I thought the bright pink flowered purse was a good idea, but that was met
with violent opposition. I told him that if he were a boyfriend instead of
an ex-husband he'd just agree with me and tell me it was wonderful. He said
that taste was not defined by relationship. Go figger. We wandered the
entire section, looking and tossing aside. Either it was a wrong color, a
disturbing fabric, had a strap that was too short (I must be able to fling
it over my shoulder without the purse hitting my elbow), not big enough, or
too big. 

I considered using my briefcase for everything a purse would traditionally
hold. Very professional to start pulling files out of a briefcase at a
client's and have a smattering of miscellaneous items, lipstick, breath
mints, keys, powder, come clattering out also, as they get caught up in the
file folders.

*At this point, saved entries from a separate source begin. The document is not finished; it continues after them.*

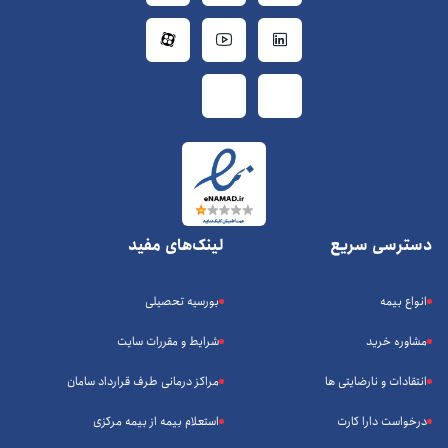
دسترسی سریع
لینک‌های مفید
انواع بیمه
بورسیه تحصیلی
مشاوره خرید
شرایط و مقررات سایت
انتقادات و نارضایتی ها
مراکز درمانی طرف قرارداد سامان
درخواست دارا کارت
استعلام بیمه از بیمه مرکزی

So I disregarded that notion.

Stew pointed out a few totally inappropriate items, such as the large
shopping bags that are stocked for shopper's convenience. I had to smack him
a few more times, but it didn't seem to faze him. Other shoppers stared. I
am accustomed to being sedate when I shop, nor quiet.

I somehow managed, in this flurry of inactivity, to pick out something
reasonably appropriate. Not flashy, not too small, not too big, a basic
black (in comparison to the former, a macramé type bag thing). (Of course,
now that it's home with me, I fear it may be a tad too small, but there it
is.) We settled on it. We decided. Then I saw the wallets. Red wallets. I
wanted one. 

Stew said they were ugly. "No!" I said, "They're PRETTY!" The lime green
ones I was not so impressed with. 

I left the wallet section empty handed, giving in to my conscience. On the
way out of the handbag department we passed more purses . . . one of them
red. "Now this," Stew said, "is nice." I picked it up. I looked at it. I was
wearing a burgundy blazer at the time, and the red seemed rather obnoxious
next to it, so I discarded it. "It'll clash with half my clothes!" 

We managed to get out of the store with one black purse, though I did stop
at the prom dress section again. Just to look, of course . . . though Stew
says I won't be going to a prom anytime soon.

It's another day in paradise. And I'm going to finish my bagel now.